Depuis quelques années, les autorités gabonaises ont placé la protection environnementale comme une priorité de l’action publique. Cette volonté s’est manifestée déjà depuis 2002 par la classification de 11% du territoire national en parcs nationaux, complété en 2017 en créant neuf aires protégées marines et 11 réserves aquatiques couvrant 21% de son espace maritime.
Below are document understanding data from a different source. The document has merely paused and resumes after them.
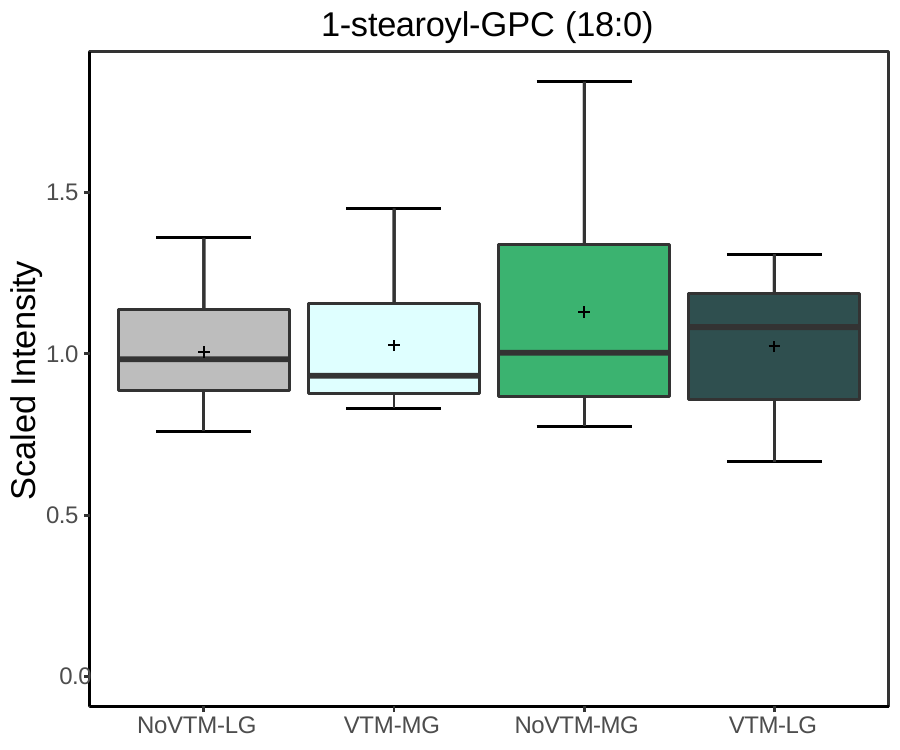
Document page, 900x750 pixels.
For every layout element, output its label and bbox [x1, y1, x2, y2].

text_box [44, 174, 82, 206]
slide_number [134, 713, 309, 750]
text_box [83, 50, 891, 738]
text_box [1, 256, 82, 529]
footer [57, 661, 95, 750]
text_box [318, 0, 660, 44]
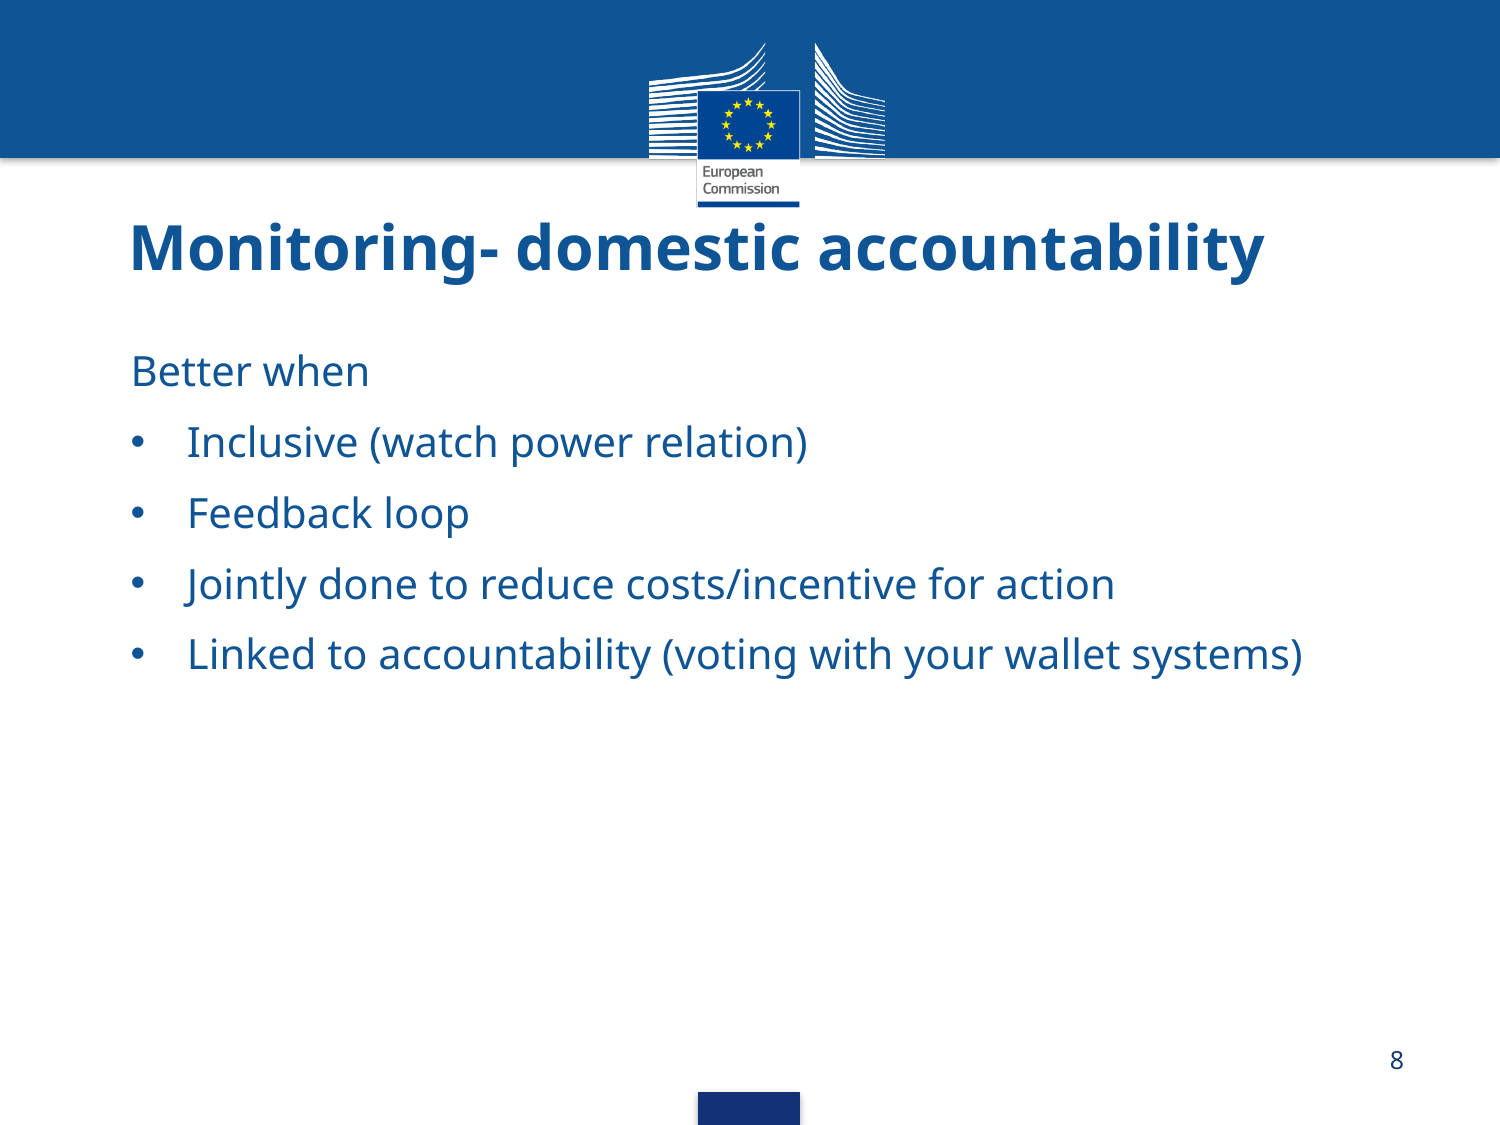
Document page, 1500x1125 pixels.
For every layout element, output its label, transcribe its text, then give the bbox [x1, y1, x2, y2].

title Monitoring- domestic accountability [112, 144, 1500, 347]
picture [649, 42, 885, 144]
text_box Better when Inclusive (watch power relation) Feedback loop Jointly done to reduce costs/incentive for action Linked to accountability (voting with your wallet systems) [115, 337, 1463, 828]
Ensuite, dans le cadre de la Convention-Cadre des Nations Unies sur les Changements Climatiques (CCNUCC), le gouvernement gabonais a mené des études sur la problématique des changements climatiques (appelées communications nationales), établi un Conseil National Climat, élaboré un Plan National Climat (2011) et une Stratégie Nationale d’Adaptation du Littoral Gabonais (2011), et adopté certaines lois en vue de mitiger les risques des changements climatiques tels que les inondations, l’érosion côtière, l’instabilité du sol, et la pollution atmosphérique et de l’eau, entre autres.
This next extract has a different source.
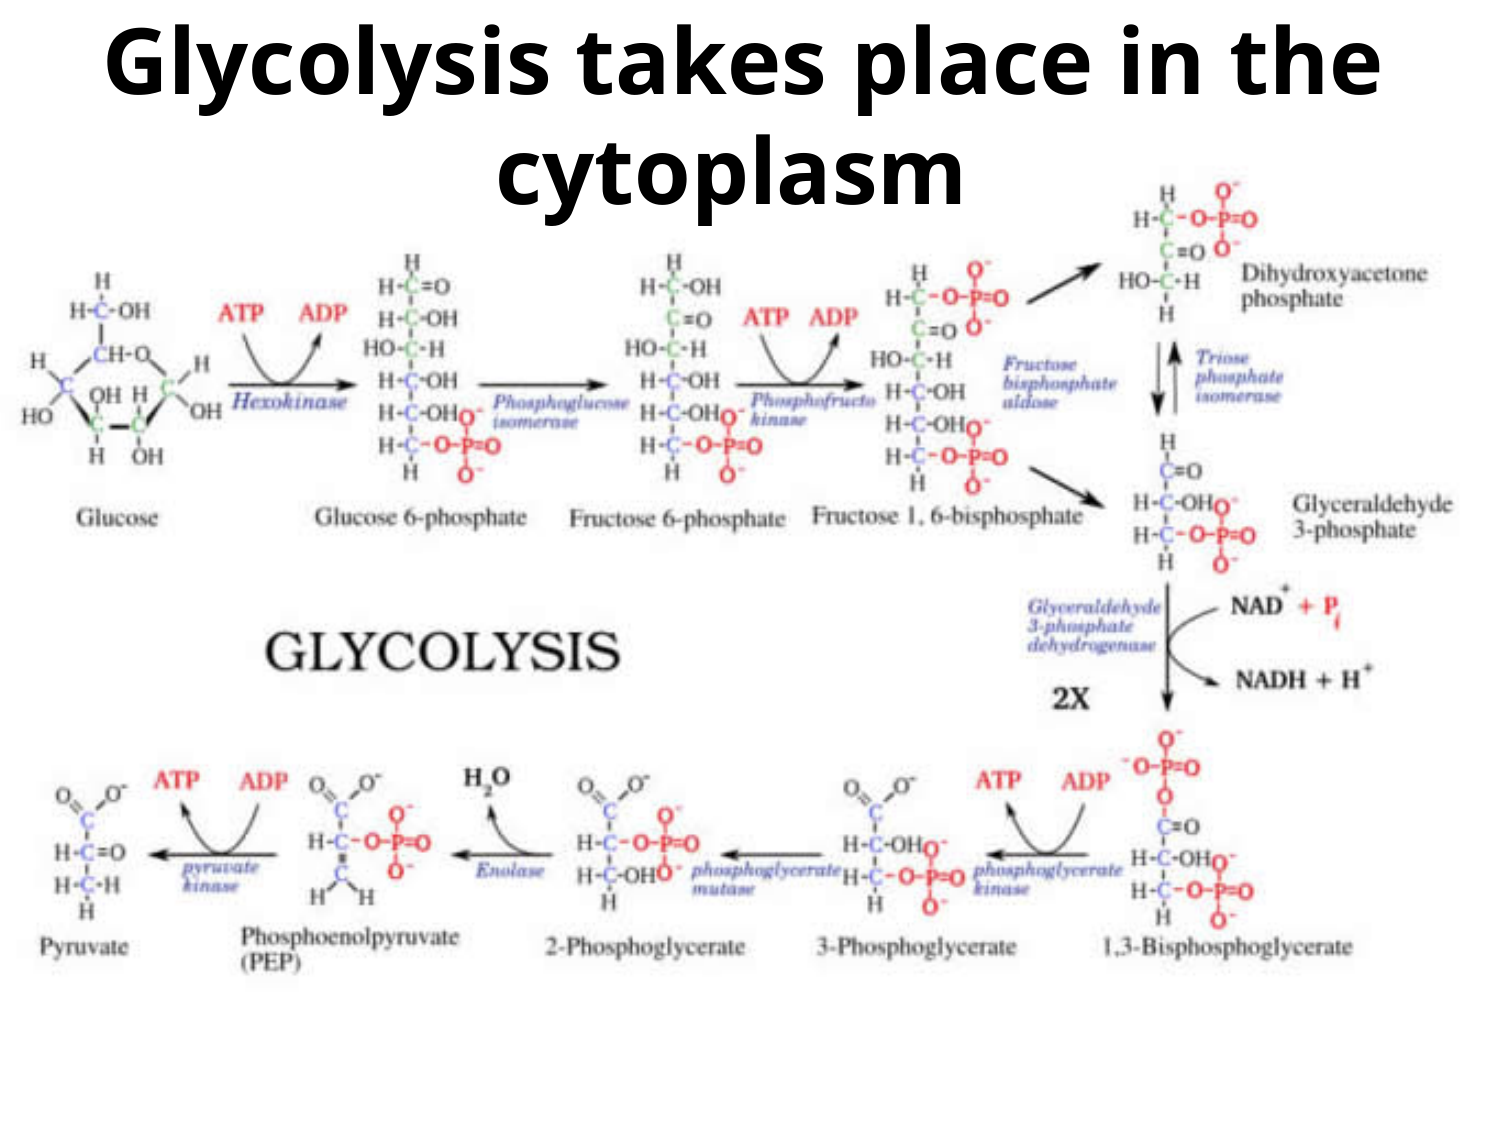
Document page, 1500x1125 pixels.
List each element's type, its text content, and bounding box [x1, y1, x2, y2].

Si le gouvernement est bien conscient des risques des changements climatiques, les populations gabonaises le sont aussi. D’après la plus récente enquête d’Afrobaromètre, les changements climatiques affectent la vie des Gabonais au point de la rendre pire. Selon les expériences des 10 dernières années, les principales évolutions des changements climatiques concernent beaucoup plus les inondations que la sécheresse.

S’agissant des causes des changements climatiques, les Gabonais estiment très largement qu’ils ont pour origine les activités humaines. Et la majorité pensent que les citoyens ordinaires peuvent contribuer au moins « un peu » à contrer les effets des changements climatiques.